Retype the data that follows line by line, exactly, and leave its pictures out.

Input data below:

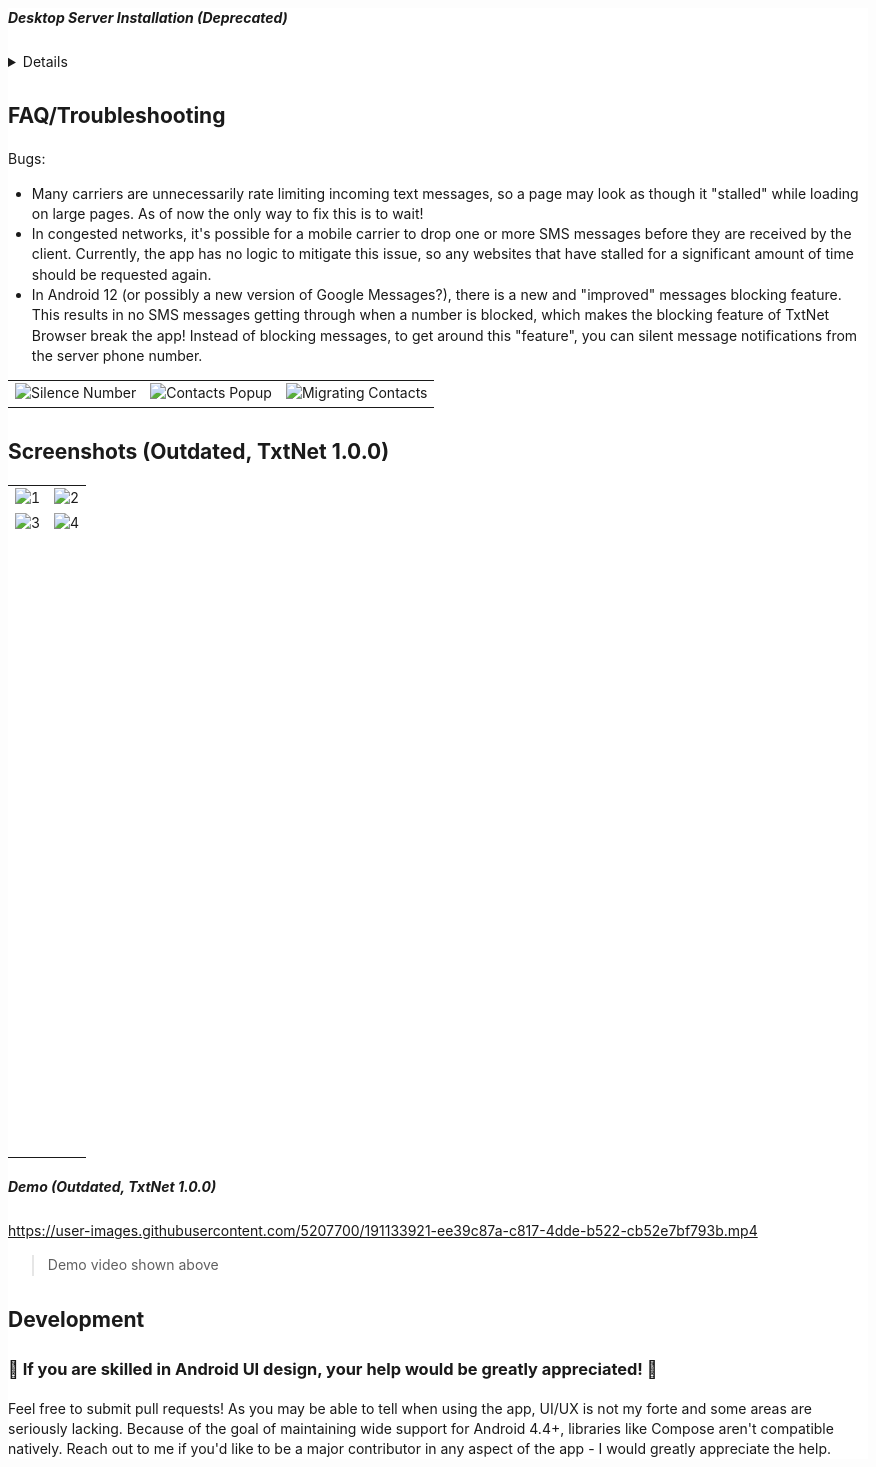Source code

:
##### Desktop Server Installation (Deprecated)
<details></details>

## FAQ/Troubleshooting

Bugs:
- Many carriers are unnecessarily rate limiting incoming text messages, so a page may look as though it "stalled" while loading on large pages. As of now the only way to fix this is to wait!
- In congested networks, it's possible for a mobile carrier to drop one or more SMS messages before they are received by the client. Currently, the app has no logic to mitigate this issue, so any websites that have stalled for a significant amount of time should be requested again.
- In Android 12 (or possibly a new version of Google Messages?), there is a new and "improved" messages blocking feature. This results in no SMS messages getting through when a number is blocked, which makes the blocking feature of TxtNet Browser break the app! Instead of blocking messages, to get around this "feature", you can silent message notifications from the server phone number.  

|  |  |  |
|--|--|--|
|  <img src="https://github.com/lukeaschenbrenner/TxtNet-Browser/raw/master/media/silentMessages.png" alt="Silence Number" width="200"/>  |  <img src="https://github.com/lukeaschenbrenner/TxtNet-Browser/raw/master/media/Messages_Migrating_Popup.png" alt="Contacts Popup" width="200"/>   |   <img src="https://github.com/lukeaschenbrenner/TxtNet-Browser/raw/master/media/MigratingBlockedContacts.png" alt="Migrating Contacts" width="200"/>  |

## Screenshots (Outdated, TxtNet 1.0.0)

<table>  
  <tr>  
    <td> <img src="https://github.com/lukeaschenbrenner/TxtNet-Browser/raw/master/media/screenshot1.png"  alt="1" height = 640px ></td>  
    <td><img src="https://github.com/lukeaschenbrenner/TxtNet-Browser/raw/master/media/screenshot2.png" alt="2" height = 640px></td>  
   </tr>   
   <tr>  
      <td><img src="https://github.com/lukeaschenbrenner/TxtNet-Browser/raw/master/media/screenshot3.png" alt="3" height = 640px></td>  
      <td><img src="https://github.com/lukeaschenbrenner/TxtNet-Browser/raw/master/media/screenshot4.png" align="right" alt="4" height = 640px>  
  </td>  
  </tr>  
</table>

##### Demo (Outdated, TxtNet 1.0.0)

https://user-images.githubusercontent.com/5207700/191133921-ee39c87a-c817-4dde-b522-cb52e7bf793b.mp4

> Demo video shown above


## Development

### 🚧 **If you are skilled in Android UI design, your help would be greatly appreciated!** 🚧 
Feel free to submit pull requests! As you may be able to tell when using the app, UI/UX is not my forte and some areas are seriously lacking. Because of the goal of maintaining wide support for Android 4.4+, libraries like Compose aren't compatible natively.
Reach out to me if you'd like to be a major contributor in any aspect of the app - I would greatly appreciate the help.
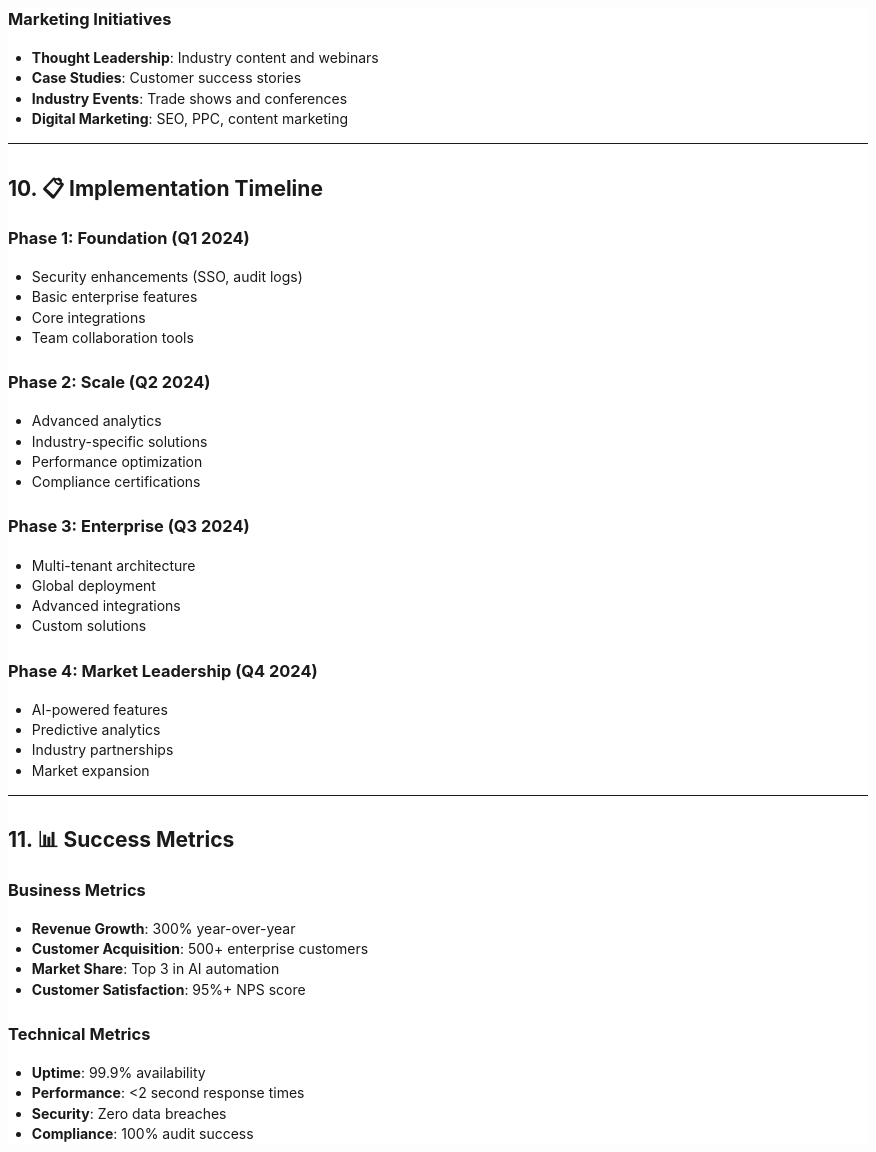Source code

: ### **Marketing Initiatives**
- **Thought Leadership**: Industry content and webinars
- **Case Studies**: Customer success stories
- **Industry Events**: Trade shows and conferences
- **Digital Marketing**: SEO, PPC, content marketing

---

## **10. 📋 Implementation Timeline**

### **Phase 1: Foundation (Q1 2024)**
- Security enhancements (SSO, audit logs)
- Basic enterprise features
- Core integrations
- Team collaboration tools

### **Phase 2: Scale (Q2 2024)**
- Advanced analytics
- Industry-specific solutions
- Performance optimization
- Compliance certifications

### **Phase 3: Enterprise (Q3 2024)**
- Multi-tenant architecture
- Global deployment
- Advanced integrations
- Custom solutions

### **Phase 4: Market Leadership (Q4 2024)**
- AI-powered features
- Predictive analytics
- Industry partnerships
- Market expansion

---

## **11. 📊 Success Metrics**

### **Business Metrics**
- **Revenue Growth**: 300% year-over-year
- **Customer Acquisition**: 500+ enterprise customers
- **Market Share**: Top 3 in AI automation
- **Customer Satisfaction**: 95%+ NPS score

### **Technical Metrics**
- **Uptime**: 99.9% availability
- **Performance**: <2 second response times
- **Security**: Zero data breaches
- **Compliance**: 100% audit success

End of Input data.

### Result
Source code

:
##### Desktop Server Installation (Deprecated)
<details></details>

## FAQ/Troubleshooting

Bugs:
- Many carriers are unnecessarily rate limiting incoming text messages, so a page may look as though it "stalled" while loading on large pages. As of now the only way to fix this is to wait!
- In congested networks, it's possible for a mobile carrier to drop one or more SMS messages before they are received by the client. Currently, the app has no logic to mitigate this issue, so any websites that have stalled for a significant amount of time should be requested again.
- In Android 12 (or possibly a new version of Google Messages?), there is a new and "improved" messages blocking feature. This results in no SMS messages getting through when a number is blocked, which makes the blocking feature of TxtNet Browser break the app! Instead of blocking messages, to get around this "feature", you can silent message notifications from the server phone number.  

|  |  |  |
|--|--|--|
|  <img src="https://github.com/lukeaschenbrenner/TxtNet-Browser/raw/master/media/silentMessages.png" alt="Silence Number" width="200"/>  |  <img src="https://github.com/lukeaschenbrenner/TxtNet-Browser/raw/master/media/Messages_Migrating_Popup.png" alt="Contacts Popup" width="200"/>   |   <img src="https://github.com/lukeaschenbrenner/TxtNet-Browser/raw/master/media/MigratingBlockedContacts.png" alt="Migrating Contacts" width="200"/>  |

## Screenshots (Outdated, TxtNet 1.0.0)

<table>  
  <tr>  
    <td> <img src="https://github.com/lukeaschenbrenner/TxtNet-Browser/raw/master/media/screenshot1.png"  alt="1" height = 640px ></td>  
    <td><img src="https://github.com/lukeaschenbrenner/TxtNet-Browser/raw/master/media/screenshot2.png" alt="2" height = 640px></td>  
   </tr>   
   <tr>  
      <td><img src="https://github.com/lukeaschenbrenner/TxtNet-Browser/raw/master/media/screenshot3.png" alt="3" height = 640px></td>  
      <td><img src="https://github.com/lukeaschenbrenner/TxtNet-Browser/raw/master/media/screenshot4.png" align="right" alt="4" height = 640px>  
  </td>  
  </tr>  
</table>

##### Demo (Outdated, TxtNet 1.0.0)

https://user-images.githubusercontent.com/5207700/191133921-ee39c87a-c817-4dde-b522-cb52e7bf793b.mp4

> Demo video shown above


## Development

### 🚧 **If you are skilled in Android UI design, your help would be greatly appreciated!** 🚧 
Feel free to submit pull requests! As you may be able to tell when using the app, UI/UX is not my forte and some areas are seriously lacking. Because of the goal of maintaining wide support for Android 4.4+, libraries like Compose aren't compatible natively.
Reach out to me if you'd like to be a major contributor in any aspect of the app - I would greatly appreciate the help.
Source code

: ### **Marketing Initiatives**
- **Thought Leadership**: Industry content and webinars
- **Case Studies**: Customer success stories
- **Industry Events**: Trade shows and conferences
- **Digital Marketing**: SEO, PPC, content marketing

---

## **10. 📋 Implementation Timeline**

### **Phase 1: Foundation (Q1 2024)**
- Security enhancements (SSO, audit logs)
- Basic enterprise features
- Core integrations
- Team collaboration tools

### **Phase 2: Scale (Q2 2024)**
- Advanced analytics
- Industry-specific solutions
- Performance optimization
- Compliance certifications

### **Phase 3: Enterprise (Q3 2024)**
- Multi-tenant architecture
- Global deployment
- Advanced integrations
- Custom solutions

### **Phase 4: Market Leadership (Q4 2024)**
- AI-powered features
- Predictive analytics
- Industry partnerships
- Market expansion

---

## **11. 📊 Success Metrics**

### **Business Metrics**
- **Revenue Growth**: 300% year-over-year
- **Customer Acquisition**: 500+ enterprise customers
- **Market Share**: Top 3 in AI automation
- **Customer Satisfaction**: 95%+ NPS score

### **Technical Metrics**
- **Uptime**: 99.9% availability
- **Performance**: <2 second response times
- **Security**: Zero data breaches
- **Compliance**: 100% audit success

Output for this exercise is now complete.